Stored data entries ▸
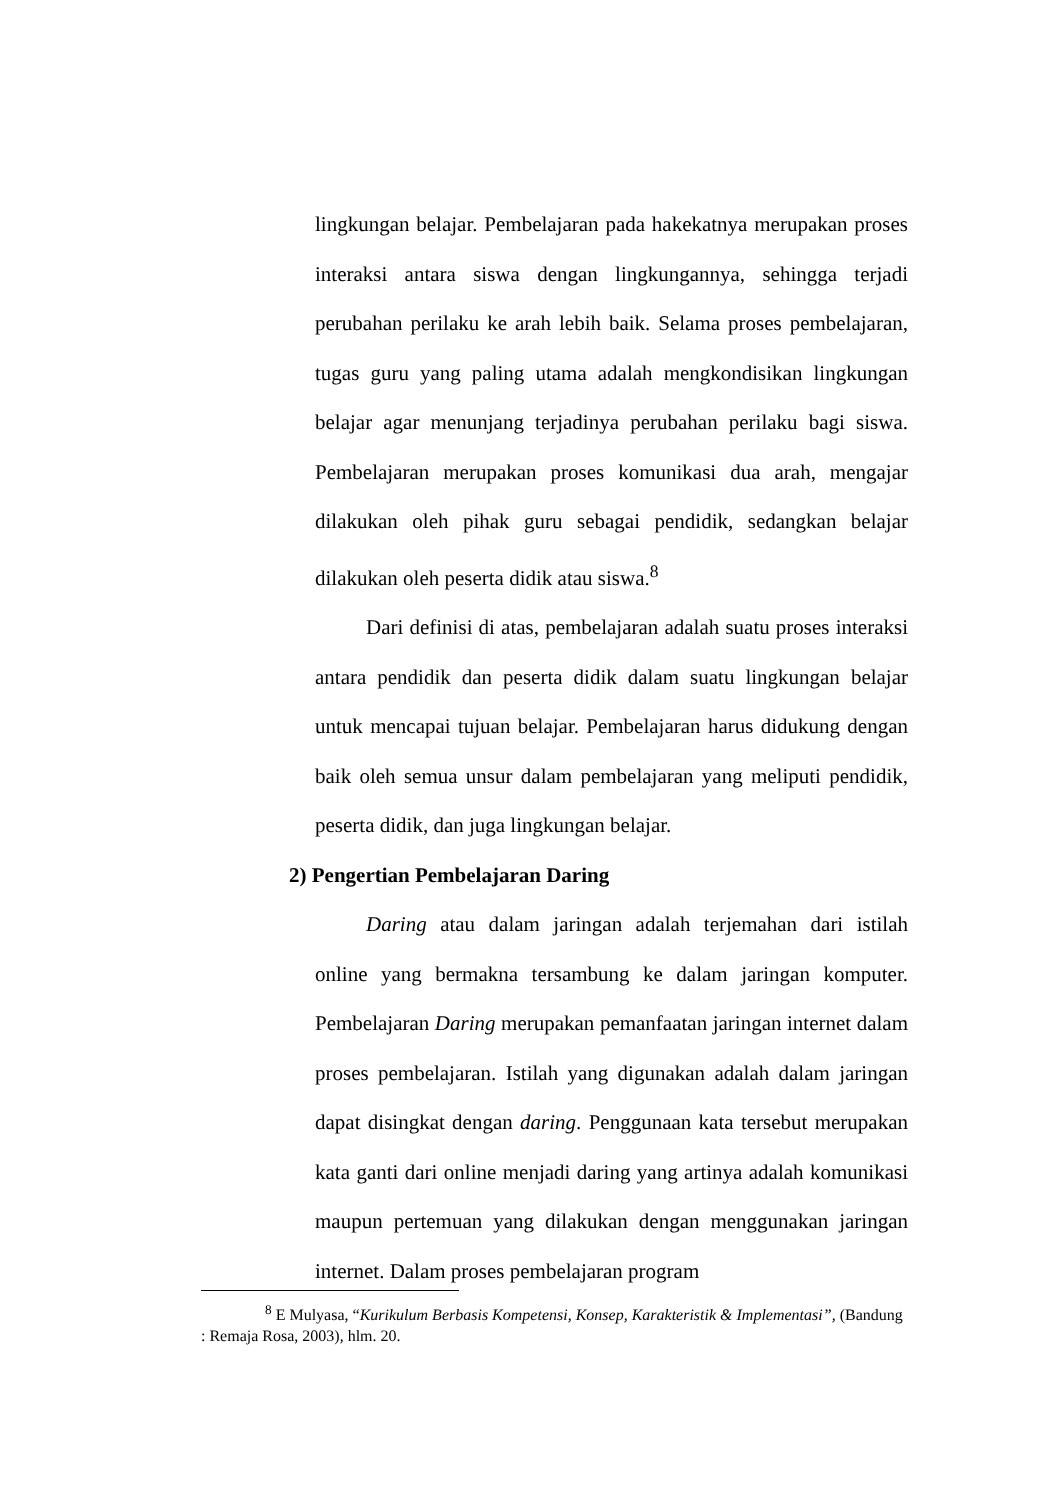lingkungan belajar. Pembelajaran pada hakekatnya merupakan proses interaksi antara siswa dengan lingkungannya, sehingga terjadi perubahan perilaku ke arah lebih baik. Selama proses pembelajaran, tugas guru yang paling utama adalah mengkondisikan lingkungan belajar agar menunjang terjadinya perubahan perilaku bagi siswa. Pembelajaran merupakan proses komunikasi dua arah, mengajar dilakukan oleh pihak guru sebagai pendidik, sedangkan belajar dilakukan oleh peserta didik atau siswa.<sup>8</sup>
Dari definisi di atas, pembelajaran adalah suatu proses interaksi antara pendidik dan peserta didik dalam suatu lingkungan belajar untuk mencapai tujuan belajar. Pembelajaran harus didukung dengan baik oleh semua unsur dalam pembelajaran yang meliputi pendidik, peserta didik, dan juga lingkungan belajar.
2) Pengertian Pembelajaran Daring
Daring atau dalam jaringan adalah terjemahan dari istilah online yang bermakna tersambung ke dalam jaringan komputer. Pembelajaran Daring merupakan pemanfaatan jaringan internet dalam proses pembelajaran. Istilah yang digunakan adalah dalam jaringan dapat disingkat dengan daring. Penggunaan kata tersebut merupakan kata ganti dari online menjadi daring yang artinya adalah komunikasi maupun pertemuan yang dilakukan dengan menggunakan jaringan internet. Dalam proses pembelajaran program
<sup>8</sup> E Mulyasa, “Kurikulum Berbasis Kompetensi, Konsep, Karakteristik & Implementasi”, (Bandung : Remaja Rosa, 2003), hlm. 20.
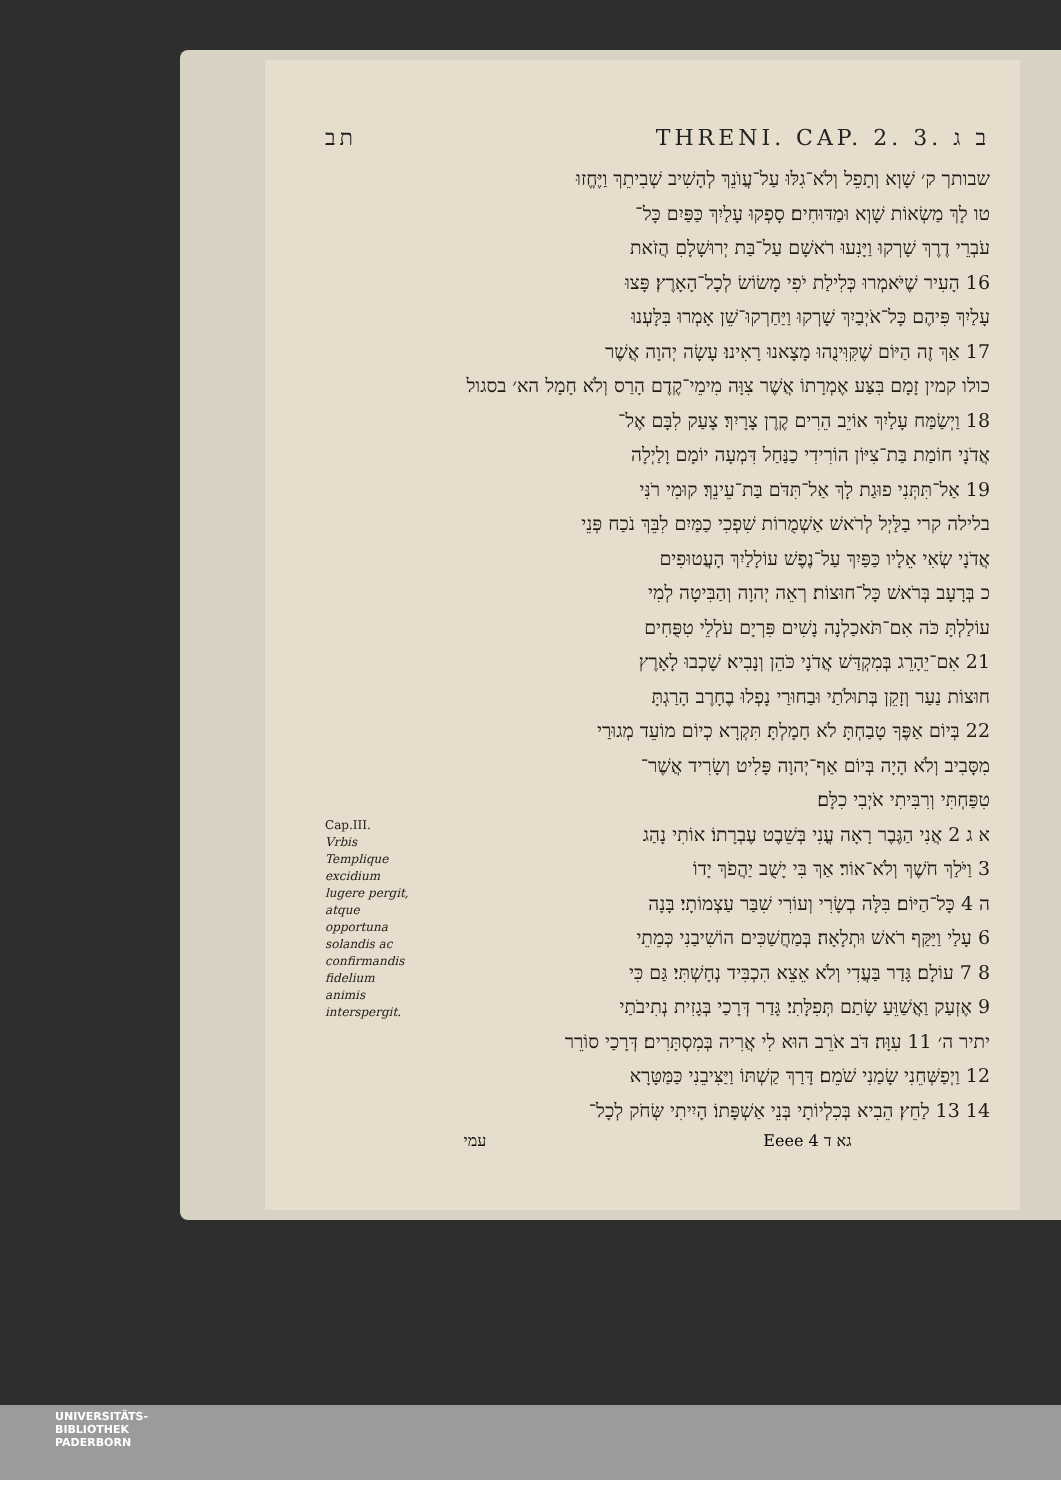תב THRENI. CAP. 2. 3. ב ג
שבותך ק׳ שָׁוְא וְתָפֵל וְלֹא־גִלּוּ עַל־עֲוֺנֵךְ לְהָשִׁיב שְׁבִיתֵךְ וַיֶּחֱזוּ
טו לָךְ מַשְׂאוֹת שָׁוְא וּמַדּוּחִים׃ סָפְקוּ עָלַיִךְ כַּפַּיִם כָּל־
עֹבְרֵי דֶרֶךְ שָׁרְקוּ וַיָּנִעוּ רֹאשָׁם עַל־בַּת יְרוּשָׁלָםִ הֲזֹאת
16 הָעִיר שֶׁיֹּאמְרוּ כְּלִילַת יֹפִי מָשׂוֹשׂ לְכָל־הָאָרֶץ׃ פָּצוּ
עָלַיִךְ פִּיהֶם כָּל־אֹיְבַיִךְ שָׁרְקוּ וַיַּחַרְקוּ־שֵׁן אָמְרוּ בִּלָּעְנוּ
17 אַךְ זֶה הַיּוֹם שֶׁקִּוִּינֻהוּ מָצָאנוּ רָאִינוּ׃ עָשָׂה יְהוָה אֲשֶׁר
כולו קמין זָמָם בִּצַּע אֶמְרָתוֹ אֲשֶׁר צִוָּה מִימֵי־קֶדֶם הָרַס וְלֹא חָמָל הא׳ בסגול
18 וַיְשַׂמַּח עָלַיִךְ אוֹיֵב הֵרִים קֶרֶן צָרָיִךְ׃ צָעַק לִבָּם אֶל־
אֲדֹנָי חוֹמַת בַּת־צִיּוֹן הוֹרִידִי כַנַּחַל דִּמְעָה יוֹמָם וָלַיְלָה
19 אַל־תִּתְּנִי פוּגַת לָךְ אַל־תִּדֹּם בַּת־עֵינֵךְ׃ קוּמִי רֹנִּי
בלילה קרי בַלַּיְל לְרֹאשׁ אַשְׁמֻרוֹת שִׁפְכִי כַמַּיִם לִבֵּךְ נֹכַח פְּנֵי
אֲדֹנָי שְׂאִי אֵלָיו כַּפַּיִךְ עַל־נֶפֶשׁ עוֹלָלַיִךְ הָעֲטוּפִים
כ בְּרָעָב בְּרֹאשׁ כָּל־חוּצוֹת׃ רְאֵה יְהוָה וְהַבִּיטָה לְמִי
עוֹלַלְתָּ כֹּה אִם־תֹּאכַלְנָה נָשִׁים פִּרְיָם עֹלְלֵי טִפֻּחִים
21 אִם־יֵהָרֵג בְּמִקְדַּשׁ אֲדֹנָי כֹּהֵן וְנָבִיא׃ שָׁכְבוּ לָאָרֶץ
חוּצוֹת נַעַר וְזָקֵן בְּתוּלֹתַי וּבַחוּרַי נָפְלוּ בֶחָרֶב הָרַגְתָּ
22 בְּיוֹם אַפֶּךָ טָבַחְתָּ לֹא חָמָלְתָּ׃ תִּקְרָא כְיוֹם מוֹעֵד מְגוּרַי
מִסָּבִיב וְלֹא הָיָה בְּיוֹם אַף־יְהוָה פָּלִיט וְשָׂרִיד אֲשֶׁר־
טִפַּחְתִּי וְרִבִּיתִי אֹיְבִי כִלָּם׃
Cap.III.
Vrbis Templique excidium lugere pergit, atque opportuna solandis ac confirmandis fidelium animis interspergit.
א ג 2 אֲנִי הַגֶּבֶר רָאָה עֳנִי בְּשֵׁבֶט עֶבְרָתוֹ׃ אוֹתִי נָהַג
3 וַיֹּלַךְ חֹשֶׁךְ וְלֹא־אוֹר׃ אַךְ בִּי יָשֻׁב יַהֲפֹךְ יָדוֹ
ה 4 כָּל־הַיּוֹם׃ בִּלָּה בְשָׂרִי וְעוֹרִי שִׁבַּר עַצְמוֹתָי׃ בָּנָה
6 עָלַי וַיַּקַּף רֹאשׁ וּתְלָאָה׃ בְּמַחֲשַׁכִּים הוֹשִׁיבַנִי כְּמֵתֵי
8 7 עוֹלָם׃ גָּדַר בַּעֲדִי וְלֹא אֵצֵא הִכְבִּיד נְחָשְׁתִּי׃ גַּם כִּי
9 אֶזְעַק וַאֲשַׁוֵּעַ שָׂתַם תְּפִלָּתִי׃ גָּדַר דְּרָכַי בְּגָזִית נְתִיבֹתַי
יתיר ה׳ 11 עִוָּה׃ דֹּב אֹרֵב הוּא לִי אֲרִיה בְּמִסְתָּרִים׃ דְּרָכַי סוֹרֵר
12 וַיְפַשְּׁחֵנִי שָׂמַנִי שֹׁמֵם׃ דָּרַךְ קַשְׁתּוֹ וַיַּצִּיבֵנִי כַּמַּטָּרָא
14 13 לַחֵץ׃ הֵבִיא בְּכִלְיוֹתָי בְּנֵי אַשְׁפָּתוֹ׃ הָיִיתִי שְּׂחֹק לְכָל־
עמי Eeee 4 גא ד
UNIVERSITÄTS-
BIBLIOTHEK
PADERBORN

WHAT THE TASK REQUIRES ▸ What's needed is a word-for-word copy of the lines from the one holding "9 אֶזְעַק וַאֲשַׁוֵּעַ" through the final line of the data.

WORKED SOLUTION ▸
9 אֶזְעַק וַאֲשַׁוֵּעַ שָׂתַם תְּפִלָּתִי׃ גָּדַר דְּרָכַי בְּגָזִית נְתִיבֹתַי
יתיר ה׳ 11 עִוָּה׃ דֹּב אֹרֵב הוּא לִי אֲרִיה בְּמִסְתָּרִים׃ דְּרָכַי סוֹרֵר
12 וַיְפַשְּׁחֵנִי שָׂמַנִי שֹׁמֵם׃ דָּרַךְ קַשְׁתּוֹ וַיַּצִּיבֵנִי כַּמַּטָּרָא
14 13 לַחֵץ׃ הֵבִיא בְּכִלְיוֹתָי בְּנֵי אַשְׁפָּתוֹ׃ הָיִיתִי שְּׂחֹק לְכָל־
עמי Eeee 4 גא ד
UNIVERSITÄTS-
BIBLIOTHEK
PADERBORN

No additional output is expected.